LONDON (Reuters) - Consumer morale hit its lowest in almost three years in December as households’ became much more pessimistic on the outlook for the next 12 months, a survey from researchers GfK NOP showed on Wednesday.
GfK NOP’s headline consumer confidence index edged down to -33 from -31 in November, its lowest reading since February 2009 and slightly below the average forecast of -32 in a Reuters poll.
“Optimism has not been lifted by pre-Christmas spending and it is hard to see grounds for a recovery in confidence in the near future,” said Nick Moon, managing director of GfK NOP Social Research.
Consumers’ more downbeat view of the year to come was the main factor pushing the index down, with this component falling a hefty 8 points on the month to -41, the lowest since January 2009.
The survey, conducted December 2-11, came in the immediate aftermath of Chancellor George Osborne’s November 29 budget statement, which unveiled a big downgrade to 2012 growth forecasts and further austerity measures.
Weak consumption has been a major reason behind Britain’s disappointing growth performance in 2011, as the government has reined in spending to tackle the deficit and households have dealt with falling real wages and rising unemployment.

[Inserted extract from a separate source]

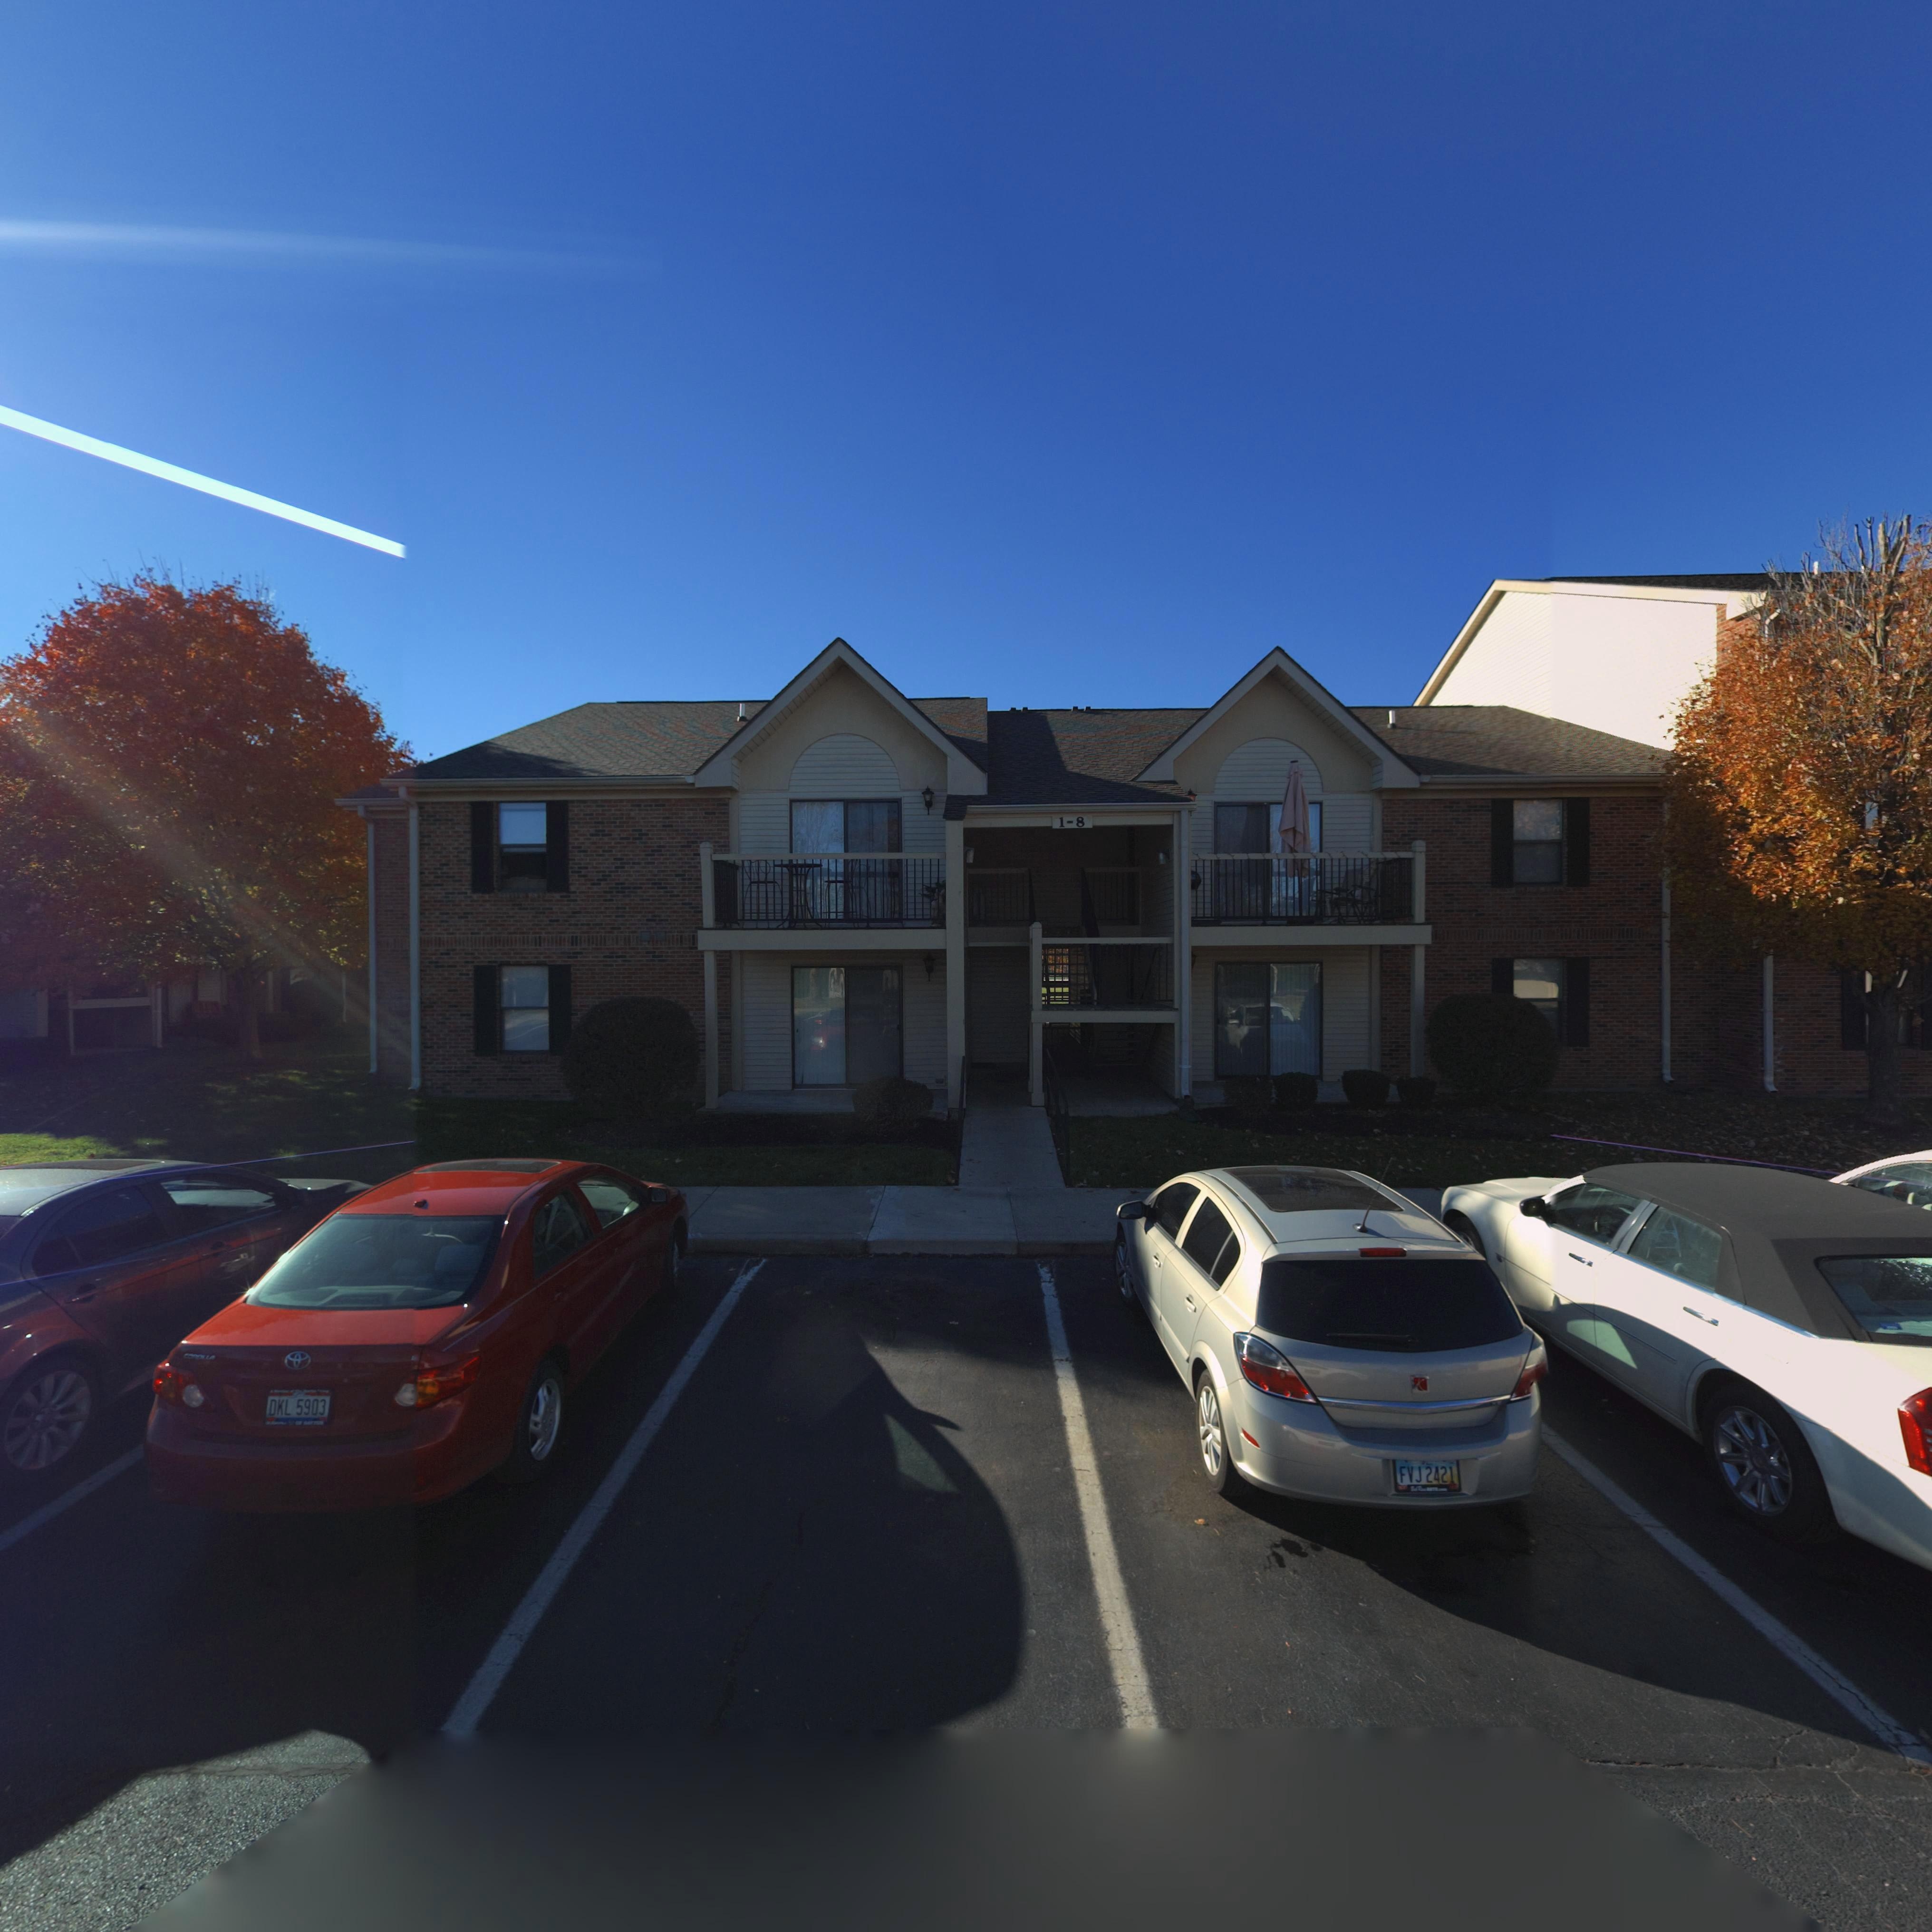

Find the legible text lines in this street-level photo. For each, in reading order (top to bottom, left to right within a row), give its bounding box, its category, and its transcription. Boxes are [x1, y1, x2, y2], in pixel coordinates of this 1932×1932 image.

“The 8 percent drop in the score for the general economic situation over the next 12 months is significant and will make chilling reading for the government and British businesses,” Moon said.
The Bank of England has pencilled in an improvement in household consumption in 2012, due to a forecast slide in inflation, but the euro zone debt crisis is casting a major shadow over businesses’ and consumers’ willingness to take risks.
The GfK NOP survey is conducted on behalf of the European Commission, and covers 2,000 people.